CC: In the film, your dad’s wife, Debbie admits she considered you a threat, because she wasn’t able to have children. You would call the house and she’d hang up on you. I sometimes feel like, despite my ex’s wife being able to give him a child, that she feels threatened by me, because I am, in fact, the mother of his first-born and we did have a connection we both acknowledged. I mean, I was the first pregnancy test, the, wow--let's have a baby--he even asked me if we should get married. What’s your take?
AG: I think fear is a healthy emotion and it protects us from the ills of the world, but sometimes it’s wrongly placed. I think we should just check our fears and make sure they’re not doing us a disservice or the people around us.

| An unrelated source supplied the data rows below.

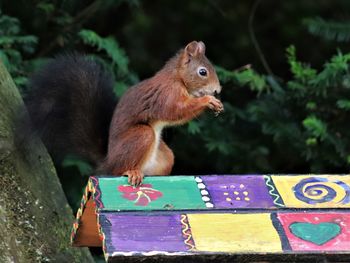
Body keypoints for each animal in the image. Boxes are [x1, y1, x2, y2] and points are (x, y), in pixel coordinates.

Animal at [24, 41, 223, 186]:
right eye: (202, 72)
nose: (217, 90)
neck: (177, 77)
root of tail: (107, 161)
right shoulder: (166, 94)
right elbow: (174, 111)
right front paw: (208, 101)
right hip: (140, 136)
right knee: (119, 169)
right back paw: (131, 172)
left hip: (164, 156)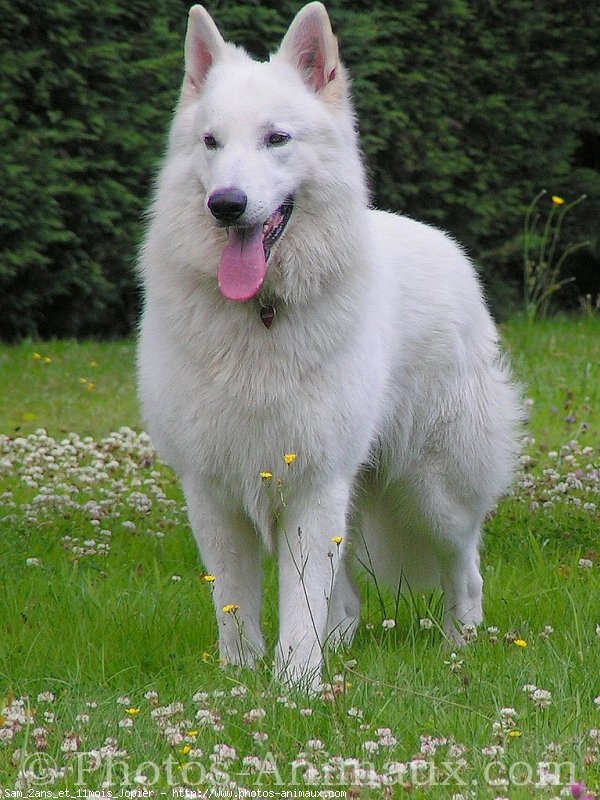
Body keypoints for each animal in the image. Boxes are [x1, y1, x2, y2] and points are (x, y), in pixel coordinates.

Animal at [138, 3, 524, 684]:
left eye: (277, 138)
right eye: (211, 143)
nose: (225, 204)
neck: (260, 314)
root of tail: (446, 246)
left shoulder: (314, 483)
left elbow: (299, 599)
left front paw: (295, 684)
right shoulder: (213, 490)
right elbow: (236, 601)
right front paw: (241, 680)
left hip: (434, 493)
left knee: (465, 567)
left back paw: (461, 646)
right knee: (343, 595)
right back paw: (341, 645)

CC: It was so great talking with you! So, what are your plans for Father’s Day?
AG: Well...I’ll give my dad a call. I was recently in Florida visiting him and the family.
CC: I read once that you say Happy Father’s Day to your mom (so sweet!)—is that something you still do considering your dad is in your life now?

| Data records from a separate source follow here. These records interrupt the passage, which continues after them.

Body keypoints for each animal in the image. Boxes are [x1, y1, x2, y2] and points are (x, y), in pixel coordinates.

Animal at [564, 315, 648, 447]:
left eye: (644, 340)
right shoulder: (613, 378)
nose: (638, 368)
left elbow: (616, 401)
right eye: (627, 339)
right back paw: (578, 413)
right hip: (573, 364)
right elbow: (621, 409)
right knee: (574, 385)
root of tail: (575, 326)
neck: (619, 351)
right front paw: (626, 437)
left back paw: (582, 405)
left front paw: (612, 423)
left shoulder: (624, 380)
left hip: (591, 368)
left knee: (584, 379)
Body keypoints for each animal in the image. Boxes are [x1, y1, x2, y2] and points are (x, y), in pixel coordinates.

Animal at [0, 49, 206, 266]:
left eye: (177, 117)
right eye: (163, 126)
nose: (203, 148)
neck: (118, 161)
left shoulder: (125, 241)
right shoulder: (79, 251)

AG: Of course, of course. I have two dads.
CC: Aw, so sweet! What is one of the fondest memories of you and your mom growing up?
AG: I remember my mom waking me up very early and we’d go on trips. She’d just wrap me in a blanket and I’d sleep in the backseat while we drove somewhere. We’d end up on a little camping trip or something.
CC: What is your relationship like with your mom now?
AG: Well, she's my business manager and I actually came back to New York this time around, because I wanted to surprise her for her birthday, which was Saturday and we went and had lobster.
Happy Father's Day, all you dads out there and to my single mom readers -- all the best to you! It's your day, too!!